The advantages of this approach to bat data science are appreciable:
- Workflow
- Reduces (and can eliminate) any copy and paste activity
- Reports are easily created (one click) with new data or updated with revised data
- The time and effort producing reports can be reduced; by several orders of magnitude!
- Reproducible
- The report is reproducible by yourself (and others1); convenient when returning to a project after many months or years!
- The report is reproducible by yourself (and others1); convenient when returning to a project after many months or years!
- Open Source
- The Quarto or R Markdown file, the literate program document, is simple text that can be edited with any text editor; although it’s recommended to use friendly integrated development environments like RStudio2.
- The software3 which reads the literate program document and makes the report in: Word, PDF, PowerPoint or Dashboard are open source and free to use.
- The Quarto or R Markdown file, the literate program document, is simple text that can be edited with any text editor; although it’s recommended to use friendly integrated development environments like RStudio2.
What’s the disadvantage?
- Coding
- The literate program document requires coding skills to write (these web pages are designed to help with the coding).
- Coding skills in ecology are generally underdeveloped (although university education of ecology is increasingly taking a coding approach to data science); it should be noted little or no coding skills are required to render the report.

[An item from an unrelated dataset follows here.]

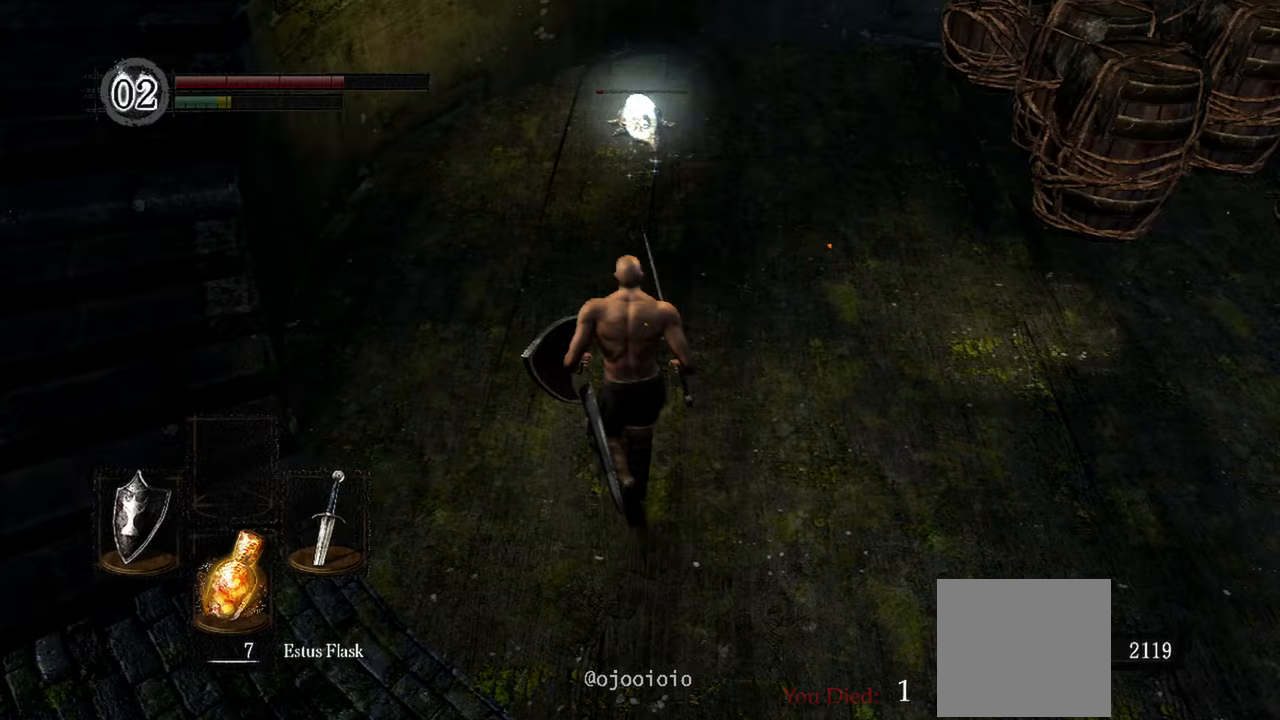
{"buttons": [], "left_stick": "up", "right_stick": "center", "events": []}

1.1 Evidence Led Reporting
Literate programming assists data science and reproducibility, promoting evidence led reporting and decision making. Reports are often produced for regulatory bodies, central government or local authorities, these organisations have mandatory strategies for the use of science, evidence and evaluation in there advice and actions, and the legality of their decisions(AUTOKEY?).
2 Bat Report from Tidy Data
2.1 Microsoft Word
The complete R Markdown text (the .Rmd file) that produces a simple bat report from the statics tidy data4 is shown below; it can be copied to the clip board and rendered (knitted) into the Word report illustrated in Figure 2. The .Rmd file is also available here.
---
title: "Simple Bat Report"
output:
officedown::rdocx_document: default
date: "07 March, 2024"
author: "An Ecologist"
---
```{r include=FALSE}
library(knitr)
library(tidyverse)
library(iBats)
library(ggrepel)
library(broman)
library(flextable)
library(officer)
library(officedown)
library(treemapify)
library(ggthemes)
knitr::opts_chunk$set(echo = FALSE, warnings = FALSE, message = FALSE)
knitr::opts_chunk$set(fig.cap = TRUE)
# A vector used to give the species a specific colour in the graphic; the colours
# can be changed and other species added.
bat_colours_sci <- c(
"Barbastella barbastellus" = "#1f78b4",
"Myotis alcathoe" = "#a52a2a",
"Myotis bechsteinii" = "#7fff00",
"Myotis brandtii" = "#b2df8a",
"Myotis mystacinus" = "#6a3d9a",
"Myotis nattereri" = "#ff7f00",
"Myotis daubentonii" = "#a6cee3",
"Myotis spp." = "#bcee68",
"Plecotus auritus" = "#8b0000",
"Plecotus spp." = "#8b0000",
"Plecotus austriacus" = "#000000",
"Pipistrellus pipistrellus" = "#ffff99",
"Pipistrellus nathusii" = "#8a2be2",
"Pipistrellus pygmaeus" = "#b15928",
"Pipistrellus spp." = "#fdbf6f",
"Rhinolophus ferrumequinum" = "#e31a1c",
"Rhinolophus hipposideros" = "#33a02c",
"Nyctalus noctula" = "#cab2d6",
"Nyctalus leisleri" = "#fb9a99",
"Nyctalus spp." = "#eee8cd",
"Eptesicus serotinus" = "#008b8b"
)
```
__CONTENTS__
<!---BLOCK_TOC--->
__List of Figures__
<!---BLOCK_TOC{seq_id: 'fig'}--->
__List of Tables__
<!---BLOCK_TOC{seq_id: 'tab'}--->
```{r include=FALSE}
##### Load your TIDY bat data here:
# TidyBatData <- read_csv("YourTidyData.csv", col_names = TRUE)
# Tidy bat data - example data from the iBats package
TidyBatData <- statics
```
\newpage
# TABLES
The simplest form of aggregation is a count of bats[^1]; as shown in Table \@ref(tab:table01)
[^1]: note:- in this case it is a count of bat passes
```{r tab.id="table01", tab.cap="Species and Number of Bat Passes"}
TidyBatData %>%
group_by(Species) %>%
count() %>%
#arrange descending
arrange(desc(n)) %>%
# rename n as count
rename(`Bat Species` = Species, Count = n) %>%
# so table is produced with individual species on one row
ungroup() %>%
flextable() %>%
width(j = 1, width = 2.5) %>%
italic(j = 1, italic = TRUE, part = "body") %>%
bg(bg = "black", part = "header") %>%
color(color = "white", part = "header")
```
\newpage
# FIGURES
Figure \@ref(fig:graph01) shows the count of all the species observations as a dot chart and Figure \@ref(fig:graph02) shows a treemap of monthly bat pass activity.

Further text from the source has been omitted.